Так отвечал писатель, живший тогда в Сорренто, редактору серии ЖЗЛ А. Н. Тихонову.
Не знаю, кто подсказал Герману этот умный ход – обратиться за помощью к Максиму Горькому? Возможно, догадался сам. А вот Булгаков такого покровителя так и не нашел, хотя и пытался его обрести в лице вождя народов Сталина. Кое-что удалось, однако надолго благосклонности вождя писателю не хватило. В итоге книгу о Мольере положили под сукно, ну а в Художественном театре со скрипом продвигались репетиции пьесы Булгакова все о том же Мольере, начавшиеся еще в 1932 году и затянувшиеся на четыре года. Совсем другое – это горьковская пьеса «Враги». Вот что телеграфировал Немирович-Данченко в Сорренто Горькому, рапортуя о постановке этой пьесы:
«Дорогой Алексей Максимович, рад сообщить Вам об очень большом успехе «Врагов» на трех генеральных репетициях. На последней публика поручила мне послать Вам ее горячий привет. Все участники и я испытывали глубокую радость в этой работе и теперь счастливы ее великолепными результатами.Понятно, что Булгаков подобного приветственного послания ни разу за свою жизнь не удостоился. Не удивительно, что в 1937 году его жена записала в своем дневнике впечатления от спектакля по пьесе Горького: «Пошли в Камерный – генеральная – «Дети солнца». Просидели один акт и ушли – немыслимо. М. А. говорил, что у него «все тело чешется от скуки». Ужасны горьковские пьесы. Хотя романы еще хуже».
И все же в начале 1936 года репетиции «Мольера» завершились, и даже дали семь представлений. Вот запись в дневнике Елены Сергеевны: «Опять успех, и большой. Занавес давали раз двадцать. Американцы восхищались и долго благодарили».

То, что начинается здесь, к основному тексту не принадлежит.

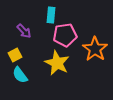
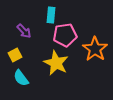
yellow star: moved 1 px left
cyan semicircle: moved 1 px right, 3 px down
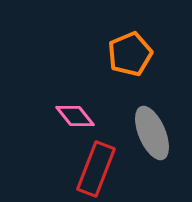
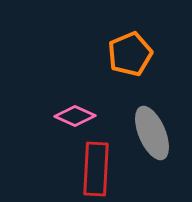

Здесь имеются в виду первый посол США в СССР Уильям Буллит и другие дипломаты. Насколько я могу судить, мнение американцев для Булгаковых значило немало. Они не раз бывали на приемах в посольстве и в свою очередь принимали американских дипломатов у себя. Казалось бы, ну что особенного? Однако и здесь прошел некий водораздел между Булгаковым и Германом. Я не берусь делать какие-то особенно многозначительные выводы, однако приведу отрывок из романа Юрия Германа «Дорогой мой человек». Здесь гнев Владимира Устименко вызван тем, что американский журналист позволил себе «маленькую шутку насчет боеспособности русского народа»:
«Был час ужина, за соседним столиком брюхатый американский журналист толстыми пальцами чистил апельсин, его военные «прогнозы» почтительно слушали очкастые, с зализанными волосами, похожие, словно близнецы, дипломаты.
– Сволочь! – сказал Володя.
– Что он говорит? – спросил Тод-Жин.
– Сволочь! – повторил Устименко. – Фашист!
Дипломаты закивали головами, заулыбались.
Знаменитый американский обозреватель-журналист пошутил. «Эта шутка уже летит по радиотелефону в мою газету», – пояснил он своим собеседникам и бросил в рот – щелчком – дольку апельсина. Рот у него был огромный, как у лягушки, – от уха до уха. И им всем троим было очень весело, но еще веселее им стало за коньяком».И еще один фрагмент:
«Возле разбомбленной гостиницы «Заполярье» на гранитных ступеньках и между колонн сонно курили американские матросы – все здоровенные, розовощекие, с повязанными на крепких шеях дамскими чулками, – пытались торговать. Возле одного – очень длинного, совсем белобрысого – пирамидкой стояли консервы: колбаса, тушенка».